Maryknoll Diary, May 2

Note:

Bill Hunt was a controversial figure, but undeniably effective as leader of the Americans. Wenzell Brown (Hong Kong Aftermath) portrays him as a gangster, while the Maryknollers, Emily Hahn, and British sources like George Wright-Nooth are much more positive. American oilman Norman Briggs (Taken In Hong Kong) calls him The Brain and seems equally admiring and disapproving.
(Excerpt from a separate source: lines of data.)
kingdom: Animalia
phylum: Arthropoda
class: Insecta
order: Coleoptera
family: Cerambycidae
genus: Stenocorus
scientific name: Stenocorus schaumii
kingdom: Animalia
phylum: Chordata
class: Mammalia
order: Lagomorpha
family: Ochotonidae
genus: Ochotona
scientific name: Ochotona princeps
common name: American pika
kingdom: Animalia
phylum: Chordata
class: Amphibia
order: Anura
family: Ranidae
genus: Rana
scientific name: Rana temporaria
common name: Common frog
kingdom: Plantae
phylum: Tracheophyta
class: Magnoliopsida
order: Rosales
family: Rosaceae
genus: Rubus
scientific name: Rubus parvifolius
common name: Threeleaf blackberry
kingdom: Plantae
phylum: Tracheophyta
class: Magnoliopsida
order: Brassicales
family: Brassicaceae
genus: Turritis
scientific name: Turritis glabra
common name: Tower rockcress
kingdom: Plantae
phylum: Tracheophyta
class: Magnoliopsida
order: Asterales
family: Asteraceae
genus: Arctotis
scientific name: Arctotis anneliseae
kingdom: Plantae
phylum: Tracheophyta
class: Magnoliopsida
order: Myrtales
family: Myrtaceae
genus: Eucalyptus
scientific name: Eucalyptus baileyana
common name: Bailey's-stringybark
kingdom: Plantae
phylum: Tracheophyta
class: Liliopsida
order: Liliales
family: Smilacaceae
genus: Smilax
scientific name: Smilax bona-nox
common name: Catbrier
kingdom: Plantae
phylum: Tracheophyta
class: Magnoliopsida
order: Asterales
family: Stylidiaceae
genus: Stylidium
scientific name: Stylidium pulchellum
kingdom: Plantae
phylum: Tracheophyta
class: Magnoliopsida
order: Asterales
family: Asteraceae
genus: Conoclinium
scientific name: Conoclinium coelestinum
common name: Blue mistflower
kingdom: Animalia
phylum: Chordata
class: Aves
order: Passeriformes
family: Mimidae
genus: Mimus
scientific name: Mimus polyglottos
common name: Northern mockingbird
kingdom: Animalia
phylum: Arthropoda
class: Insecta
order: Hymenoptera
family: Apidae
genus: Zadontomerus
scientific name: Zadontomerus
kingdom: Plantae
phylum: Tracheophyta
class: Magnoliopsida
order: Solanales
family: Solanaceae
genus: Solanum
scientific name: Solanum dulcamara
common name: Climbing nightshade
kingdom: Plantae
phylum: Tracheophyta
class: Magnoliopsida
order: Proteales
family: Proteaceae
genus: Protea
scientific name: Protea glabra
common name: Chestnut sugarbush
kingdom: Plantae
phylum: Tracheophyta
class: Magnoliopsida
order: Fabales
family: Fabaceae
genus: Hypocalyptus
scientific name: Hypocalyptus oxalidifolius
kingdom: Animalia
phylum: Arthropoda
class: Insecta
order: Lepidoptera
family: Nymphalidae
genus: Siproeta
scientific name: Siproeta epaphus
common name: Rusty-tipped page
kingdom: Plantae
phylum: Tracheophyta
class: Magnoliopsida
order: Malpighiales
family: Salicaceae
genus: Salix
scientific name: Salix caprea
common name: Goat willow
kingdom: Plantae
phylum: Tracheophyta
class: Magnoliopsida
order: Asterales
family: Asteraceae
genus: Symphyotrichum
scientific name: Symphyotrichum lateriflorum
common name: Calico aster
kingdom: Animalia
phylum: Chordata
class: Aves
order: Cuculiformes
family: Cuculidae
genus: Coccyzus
He seems to have managed to get repatriated from Shanghai as Gwen Priestwood's Through Japanese Barbed Wire, published in 1944, contains statements he made about the events the day after her escape, and he provided information about radios in camp to the British Army Aid Group.


Birth of Arthur Groves.

 

The Reverend Wittenbach in today's sermon says that there are three things wrong with Stanley Camp: too little food, too little space, and too much talking and quarrelling. He urges a strong Christian campaign against rumour-mongering. If any such campaign was indeed launched, it can be judged a total failure.

Sources:

Birth: China Mail, September 15, 1945, page 3

Sermon: MacNider Papers, 'Repatriation', 29


Death of Arthur Groves, one day old.

 

Death of John Blyth.

Source:

China Mail, September 15, 1945, page 3


A chess tournament begins. Some Maryknollers send ten word telegrams and wonder if they and the previous postcards will ever arrive.

 

A 'handful' of Stanleyites are included in the first of three repatritions to Shanghai. Most of those on board the Tainan Maru are third-national sailors and Hong Kong residents, including some members of the wealthy Kadoorie family. The Belgian Consul and his family also leave, and there are both White Russians and the crew of a Soviet cargo ship trapped by the fighting - the NKVD (Russian secret police) put a stop to some incipient romances and other forms of fraternisation between the two politically opposed groups.

Sources:

Chess: Maryknoll Diary, May 5, 1942

Repatriation: Tony Banham, We Shall Suffer There, 2009, May 5, 1942

 

Note: John Stericker, who dates these telegrams to May 10, says that they were routed throughTokyo and that all were delayed and some never arrived:

John Stericker, A Tear For The Dragon, 1958, 173


From today a weekly dose of thiamin, supplied by Dr. Selwyn-Clarke, is added to the internees' soup. This halts an epidemic of wet beri beri: there were 84 cases in May, 65 in June, 8 in July and none in August.

Starting in June the thiamin is adminstered in a daily dose of 3 milligrams, which proved to be more effective.